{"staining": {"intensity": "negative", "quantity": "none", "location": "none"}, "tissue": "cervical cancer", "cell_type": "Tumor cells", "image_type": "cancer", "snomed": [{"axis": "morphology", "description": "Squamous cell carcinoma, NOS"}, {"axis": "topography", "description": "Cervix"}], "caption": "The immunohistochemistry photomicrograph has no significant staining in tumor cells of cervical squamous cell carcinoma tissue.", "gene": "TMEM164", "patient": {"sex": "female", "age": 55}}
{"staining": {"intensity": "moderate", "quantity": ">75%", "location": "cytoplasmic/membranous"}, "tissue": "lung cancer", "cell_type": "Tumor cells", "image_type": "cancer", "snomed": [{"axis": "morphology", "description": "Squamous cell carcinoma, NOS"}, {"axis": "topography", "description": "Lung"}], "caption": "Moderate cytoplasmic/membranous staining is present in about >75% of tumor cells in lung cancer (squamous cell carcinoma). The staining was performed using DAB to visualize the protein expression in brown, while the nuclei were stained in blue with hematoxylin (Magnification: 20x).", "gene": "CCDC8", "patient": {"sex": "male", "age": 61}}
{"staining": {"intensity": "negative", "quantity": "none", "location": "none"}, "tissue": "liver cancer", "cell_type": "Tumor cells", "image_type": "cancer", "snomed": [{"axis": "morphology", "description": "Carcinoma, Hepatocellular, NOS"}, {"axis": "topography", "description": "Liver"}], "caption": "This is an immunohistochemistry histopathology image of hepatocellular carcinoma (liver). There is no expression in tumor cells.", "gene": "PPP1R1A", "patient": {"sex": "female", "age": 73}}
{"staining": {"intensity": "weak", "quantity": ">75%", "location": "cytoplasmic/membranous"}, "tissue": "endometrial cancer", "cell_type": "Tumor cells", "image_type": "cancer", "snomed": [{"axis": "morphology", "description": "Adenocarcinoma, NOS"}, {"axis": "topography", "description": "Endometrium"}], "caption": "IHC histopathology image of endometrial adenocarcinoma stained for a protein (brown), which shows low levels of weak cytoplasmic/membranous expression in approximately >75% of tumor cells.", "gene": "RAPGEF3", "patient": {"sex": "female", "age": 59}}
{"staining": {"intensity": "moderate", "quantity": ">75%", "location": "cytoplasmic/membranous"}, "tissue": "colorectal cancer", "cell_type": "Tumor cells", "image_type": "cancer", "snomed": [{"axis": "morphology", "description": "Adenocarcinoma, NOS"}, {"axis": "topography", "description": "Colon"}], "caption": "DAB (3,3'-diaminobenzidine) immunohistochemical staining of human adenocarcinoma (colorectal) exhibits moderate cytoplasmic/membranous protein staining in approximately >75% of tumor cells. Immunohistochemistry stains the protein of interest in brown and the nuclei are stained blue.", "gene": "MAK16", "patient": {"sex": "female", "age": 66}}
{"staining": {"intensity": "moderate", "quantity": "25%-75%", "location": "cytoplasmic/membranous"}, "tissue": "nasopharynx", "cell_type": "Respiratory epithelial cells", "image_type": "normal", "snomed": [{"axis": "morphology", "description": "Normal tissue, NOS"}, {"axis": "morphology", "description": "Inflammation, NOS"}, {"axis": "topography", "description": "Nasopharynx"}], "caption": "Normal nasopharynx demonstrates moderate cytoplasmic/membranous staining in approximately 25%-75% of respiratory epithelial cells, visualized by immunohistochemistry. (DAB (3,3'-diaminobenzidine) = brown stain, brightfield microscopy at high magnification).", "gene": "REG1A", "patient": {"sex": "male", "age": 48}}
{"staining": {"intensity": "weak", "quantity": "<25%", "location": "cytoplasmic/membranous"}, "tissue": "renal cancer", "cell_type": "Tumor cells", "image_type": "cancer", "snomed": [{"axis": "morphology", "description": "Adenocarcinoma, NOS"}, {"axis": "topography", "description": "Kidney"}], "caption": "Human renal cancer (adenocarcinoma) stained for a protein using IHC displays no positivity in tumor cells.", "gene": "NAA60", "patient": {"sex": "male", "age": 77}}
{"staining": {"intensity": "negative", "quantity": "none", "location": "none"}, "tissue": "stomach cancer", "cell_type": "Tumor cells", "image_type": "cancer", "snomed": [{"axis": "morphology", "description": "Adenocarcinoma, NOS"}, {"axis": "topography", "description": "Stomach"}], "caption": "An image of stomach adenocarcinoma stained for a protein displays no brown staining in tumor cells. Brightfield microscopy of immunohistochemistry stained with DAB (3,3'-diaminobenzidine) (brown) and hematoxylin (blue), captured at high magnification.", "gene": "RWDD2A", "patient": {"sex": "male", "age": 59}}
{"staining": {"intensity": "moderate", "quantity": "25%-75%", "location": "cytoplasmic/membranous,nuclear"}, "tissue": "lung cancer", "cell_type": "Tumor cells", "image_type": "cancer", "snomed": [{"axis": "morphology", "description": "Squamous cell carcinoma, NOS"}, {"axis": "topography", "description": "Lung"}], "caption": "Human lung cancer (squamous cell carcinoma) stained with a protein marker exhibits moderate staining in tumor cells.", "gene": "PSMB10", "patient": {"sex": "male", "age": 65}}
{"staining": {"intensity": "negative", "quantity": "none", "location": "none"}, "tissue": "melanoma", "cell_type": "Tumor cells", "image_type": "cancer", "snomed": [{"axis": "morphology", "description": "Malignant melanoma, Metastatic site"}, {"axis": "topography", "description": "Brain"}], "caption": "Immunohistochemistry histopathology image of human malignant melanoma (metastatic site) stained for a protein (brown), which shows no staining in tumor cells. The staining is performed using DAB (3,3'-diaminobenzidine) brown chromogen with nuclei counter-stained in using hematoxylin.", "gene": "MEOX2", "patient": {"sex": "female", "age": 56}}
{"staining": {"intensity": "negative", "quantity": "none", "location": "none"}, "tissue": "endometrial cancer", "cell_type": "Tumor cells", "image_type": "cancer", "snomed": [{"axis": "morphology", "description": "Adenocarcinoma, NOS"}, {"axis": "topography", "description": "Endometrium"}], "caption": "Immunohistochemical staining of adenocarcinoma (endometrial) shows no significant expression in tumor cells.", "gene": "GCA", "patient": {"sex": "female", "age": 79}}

□ □ □ □

## TASK REQUIREMENTS
Select every line above that contains the word "significant", and copy it.

## EXERCISE RESPONSE
{"staining": {"intensity": "negative", "quantity": "none", "location": "none"}, "tissue": "cervical cancer", "cell_type": "Tumor cells", "image_type": "cancer", "snomed": [{"axis": "morphology", "description": "Squamous cell carcinoma, NOS"}, {"axis": "topography", "description": "Cervix"}], "caption": "The immunohistochemistry photomicrograph has no significant staining in tumor cells of cervical squamous cell carcinoma tissue.", "gene": "TMEM164", "patient": {"sex": "female", "age": 55}}
{"staining": {"intensity": "negative", "quantity": "none", "location": "none"}, "tissue": "endometrial cancer", "cell_type": "Tumor cells", "image_type": "cancer", "snomed": [{"axis": "morphology", "description": "Adenocarcinoma, NOS"}, {"axis": "topography", "description": "Endometrium"}], "caption": "Immunohistochemical staining of adenocarcinoma (endometrial) shows no significant expression in tumor cells.", "gene": "GCA", "patient": {"sex": "female", "age": 79}}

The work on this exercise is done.